Your job with the data below is to output exactly the lines from the one holding "[65,177,130,189] ArtiPedia ->" down to the one holding "[85,483,107,495] i'm -> [557,545,583,558] I'm", both included, and no others.
───
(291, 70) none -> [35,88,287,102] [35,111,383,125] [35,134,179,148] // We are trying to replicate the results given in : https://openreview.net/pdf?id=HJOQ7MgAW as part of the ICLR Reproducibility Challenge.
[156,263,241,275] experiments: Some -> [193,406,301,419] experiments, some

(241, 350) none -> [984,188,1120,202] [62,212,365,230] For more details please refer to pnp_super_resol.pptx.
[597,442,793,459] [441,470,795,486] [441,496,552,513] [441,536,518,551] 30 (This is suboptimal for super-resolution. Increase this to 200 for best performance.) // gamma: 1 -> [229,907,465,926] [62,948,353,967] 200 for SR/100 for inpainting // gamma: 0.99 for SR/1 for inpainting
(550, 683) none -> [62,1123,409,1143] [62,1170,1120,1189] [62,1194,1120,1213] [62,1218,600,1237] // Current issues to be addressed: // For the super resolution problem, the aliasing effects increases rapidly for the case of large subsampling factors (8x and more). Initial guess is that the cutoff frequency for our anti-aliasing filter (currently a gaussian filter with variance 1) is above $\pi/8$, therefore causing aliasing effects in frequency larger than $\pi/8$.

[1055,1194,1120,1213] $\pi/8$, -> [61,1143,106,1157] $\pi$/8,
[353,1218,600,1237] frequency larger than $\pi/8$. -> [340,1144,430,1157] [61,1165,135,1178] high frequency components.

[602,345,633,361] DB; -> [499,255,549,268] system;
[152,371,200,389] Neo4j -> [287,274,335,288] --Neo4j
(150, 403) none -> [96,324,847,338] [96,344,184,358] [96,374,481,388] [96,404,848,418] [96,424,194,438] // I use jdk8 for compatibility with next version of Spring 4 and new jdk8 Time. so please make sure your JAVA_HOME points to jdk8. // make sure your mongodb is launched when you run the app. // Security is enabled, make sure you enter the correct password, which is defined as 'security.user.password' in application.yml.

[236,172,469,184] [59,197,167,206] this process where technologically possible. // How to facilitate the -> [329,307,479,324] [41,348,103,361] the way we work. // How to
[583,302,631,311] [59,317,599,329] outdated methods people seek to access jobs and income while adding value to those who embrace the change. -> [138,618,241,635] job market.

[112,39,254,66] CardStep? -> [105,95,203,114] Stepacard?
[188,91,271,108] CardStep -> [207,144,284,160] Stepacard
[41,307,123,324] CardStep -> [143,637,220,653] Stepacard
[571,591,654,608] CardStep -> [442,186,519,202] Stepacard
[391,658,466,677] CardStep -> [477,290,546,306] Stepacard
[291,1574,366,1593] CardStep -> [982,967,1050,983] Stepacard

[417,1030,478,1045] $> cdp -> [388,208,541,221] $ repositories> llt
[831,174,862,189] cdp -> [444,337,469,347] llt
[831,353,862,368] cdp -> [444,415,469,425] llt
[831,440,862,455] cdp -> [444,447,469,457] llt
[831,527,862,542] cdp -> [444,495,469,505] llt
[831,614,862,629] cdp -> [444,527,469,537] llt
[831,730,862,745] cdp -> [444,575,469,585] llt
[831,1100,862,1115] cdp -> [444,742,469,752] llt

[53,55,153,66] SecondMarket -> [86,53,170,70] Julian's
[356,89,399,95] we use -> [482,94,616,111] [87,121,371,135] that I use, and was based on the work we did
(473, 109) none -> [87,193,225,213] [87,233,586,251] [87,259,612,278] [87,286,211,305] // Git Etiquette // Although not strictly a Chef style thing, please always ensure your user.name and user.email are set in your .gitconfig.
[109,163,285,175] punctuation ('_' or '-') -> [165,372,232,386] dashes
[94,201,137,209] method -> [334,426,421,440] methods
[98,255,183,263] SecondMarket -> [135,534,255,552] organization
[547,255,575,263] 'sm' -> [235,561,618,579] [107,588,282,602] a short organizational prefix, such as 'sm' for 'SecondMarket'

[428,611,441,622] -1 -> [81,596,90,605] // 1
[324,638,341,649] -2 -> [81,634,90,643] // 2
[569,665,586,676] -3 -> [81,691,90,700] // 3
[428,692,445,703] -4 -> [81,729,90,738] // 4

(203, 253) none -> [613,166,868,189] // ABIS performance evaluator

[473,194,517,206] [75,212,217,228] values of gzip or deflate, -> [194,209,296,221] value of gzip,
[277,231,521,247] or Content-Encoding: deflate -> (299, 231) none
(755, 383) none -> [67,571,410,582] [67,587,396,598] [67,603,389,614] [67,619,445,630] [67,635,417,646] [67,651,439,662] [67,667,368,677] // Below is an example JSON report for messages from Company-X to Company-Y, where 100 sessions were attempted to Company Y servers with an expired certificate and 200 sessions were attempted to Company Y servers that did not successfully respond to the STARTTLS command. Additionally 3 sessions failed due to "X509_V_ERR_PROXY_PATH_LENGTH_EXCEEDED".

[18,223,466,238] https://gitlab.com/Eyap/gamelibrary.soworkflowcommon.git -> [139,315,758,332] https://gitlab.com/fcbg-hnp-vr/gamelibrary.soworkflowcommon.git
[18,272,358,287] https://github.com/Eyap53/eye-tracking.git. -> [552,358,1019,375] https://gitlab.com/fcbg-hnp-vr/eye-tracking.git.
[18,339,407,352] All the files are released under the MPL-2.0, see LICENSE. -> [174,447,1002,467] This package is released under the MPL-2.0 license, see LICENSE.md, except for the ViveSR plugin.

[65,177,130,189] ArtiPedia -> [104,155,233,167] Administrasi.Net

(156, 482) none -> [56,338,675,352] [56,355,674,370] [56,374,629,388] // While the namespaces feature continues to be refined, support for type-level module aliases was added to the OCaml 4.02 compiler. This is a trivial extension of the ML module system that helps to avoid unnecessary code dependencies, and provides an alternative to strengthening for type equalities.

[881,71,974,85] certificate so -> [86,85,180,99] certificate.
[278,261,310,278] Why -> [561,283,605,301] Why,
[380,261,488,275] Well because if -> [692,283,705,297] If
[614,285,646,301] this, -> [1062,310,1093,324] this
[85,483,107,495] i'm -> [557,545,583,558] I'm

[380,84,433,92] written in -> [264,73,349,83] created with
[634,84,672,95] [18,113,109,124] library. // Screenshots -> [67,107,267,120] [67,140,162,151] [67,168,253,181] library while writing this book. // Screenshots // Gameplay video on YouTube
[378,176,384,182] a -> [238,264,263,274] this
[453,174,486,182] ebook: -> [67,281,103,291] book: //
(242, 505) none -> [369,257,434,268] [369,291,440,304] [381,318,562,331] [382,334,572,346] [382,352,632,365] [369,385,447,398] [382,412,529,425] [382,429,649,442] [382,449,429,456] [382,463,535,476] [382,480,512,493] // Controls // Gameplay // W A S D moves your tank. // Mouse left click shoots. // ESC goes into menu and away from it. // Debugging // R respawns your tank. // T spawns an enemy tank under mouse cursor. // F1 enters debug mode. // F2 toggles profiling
───
Answer for the task:
[65,177,130,189] ArtiPedia -> [104,155,233,167] Administrasi.Net

(156, 482) none -> [56,338,675,352] [56,355,674,370] [56,374,629,388] // While the namespaces feature continues to be refined, support for type-level module aliases was added to the OCaml 4.02 compiler. This is a trivial extension of the ML module system that helps to avoid unnecessary code dependencies, and provides an alternative to strengthening for type equalities.

[881,71,974,85] certificate so -> [86,85,180,99] certificate.
[278,261,310,278] Why -> [561,283,605,301] Why,
[380,261,488,275] Well because if -> [692,283,705,297] If
[614,285,646,301] this, -> [1062,310,1093,324] this
[85,483,107,495] i'm -> [557,545,583,558] I'm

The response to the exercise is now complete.